I mean I understand this in principle, yes, but I admittedly still catch myself trying to form-fit the diagnosis, whoops. On one hand, I'm glad I reached a hypothetical epiphany now instead of later down the road (when my stability probably would've been a lot worse had I no guesses to go on), but actually reading more about Borderline has rubbed off on me weird; somehow I've developed this bad habit of describing my emotions using buzz-words commonly associated with Borderline, and I have to remind myself "no, that's not how any mental illness works, not every negative thought has to fit the diagnosis to a T".

Quote:
Originally Posted by HD7970GHZ View Post
Try not to attach yourself to the illness. We humans like to attach to whatever is comfortable and make sense... Although the diagnosis fits and we can make sense of our past and current behavior - we must not befuddle our ability to remain a human being outside the confines of the illness at hand.
You'll notice I keep describing "my BPD" as hypothetical; because honestly, a part of me still can't bring myself to believe it.
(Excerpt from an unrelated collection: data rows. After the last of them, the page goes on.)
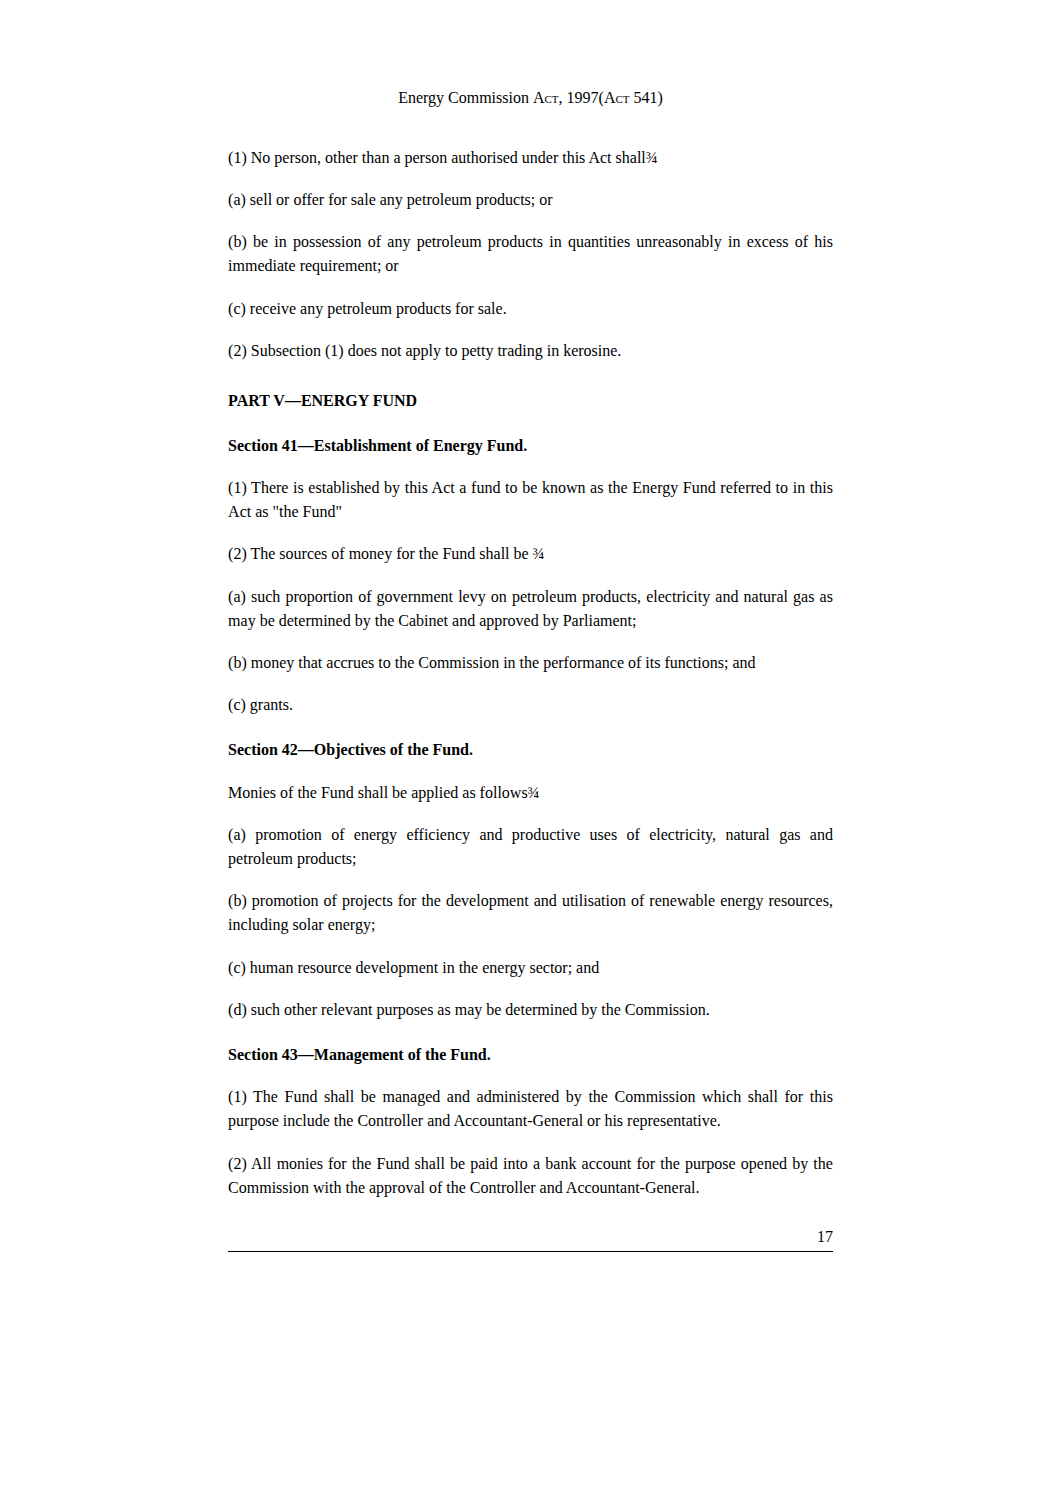Energy Commission Act, 1997(Act 541)
(1) No person, other than a person authorised under this Act shall¾
(a) sell or offer for sale any petroleum products; or
(b) be in possession of any petroleum products in quantities unreasonably in excess of his immediate requirement; or
(c) receive any petroleum products for sale.
(2) Subsection (1) does not apply to petty trading in kerosine.
PART V—ENERGY FUND
Section 41—Establishment of Energy Fund.
(1) There is established by this Act a fund to be known as the Energy Fund referred to in this Act as "the Fund"
(2) The sources of money for the Fund shall be ¾
(a) such proportion of government levy on petroleum products, electricity and natural gas as may be determined by the Cabinet and approved by Parliament;
(b) money that accrues to the Commission in the performance of its functions; and
(c) grants.
Section 42—Objectives of the Fund.
Monies of the Fund shall be applied as follows¾
(a) promotion of energy efficiency and productive uses of electricity, natural gas and petroleum products;
(b) promotion of projects for the development and utilisation of renewable energy resources, including solar energy;
(c) human resource development in the energy sector; and
(d) such other relevant purposes as may be determined by the Commission.
Section 43—Management of the Fund.
(1) The Fund shall be managed and administered by the Commission which shall for this purpose include the Controller and Accountant-General or his representative.
(2) All monies for the Fund shall be paid into a bank account for the purpose opened by the Commission with the approval of the Controller and Accountant-General.
17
There are times when I'm only 20% sure about having BPD (why do we call it BPD anyway, in what context am I supposed to read "Borderline"?), then I'll amp up to 92% only to drop to 47% later. Point being... well I don't actually know if this is the point I'm making, but I feel like I have to say, everything feels true when I first think it, and there are times when I've told a friend something emotionally-charged only to realize "Wait, how much of that do I actually believe?" I might not constantly think "I'm Borderline," but I do seem to be getting to the point where I think "I am my emotions," which... definitely isn't good, and also wrong.

Quote:
Originally Posted by HD7970GHZ View Post
While it is okay to rest in this diagnosis for the sake of self-awareness, gaining insight into our afflictions and learning about it, meeting fellow sufferers and creating a sense of community, we must remember that it is only a list of criteria that bends, shifts and changes over time. We WANT it to change. We don't WANT to be Borderline. Remember that.
Mm-hmm, yes, I do want to change. Change is good. Little changes are inevitable, but this is something I have to make a conscious effort to change, so I feel.

Quote:
Originally Posted by HD7970GHZ View Post
Hope this helps.
I mean I understand most of this in principle, but I also didn't know I was waiting to hear most of this. I guess I was expecting the wrong person to say it, ahaha. Thank you!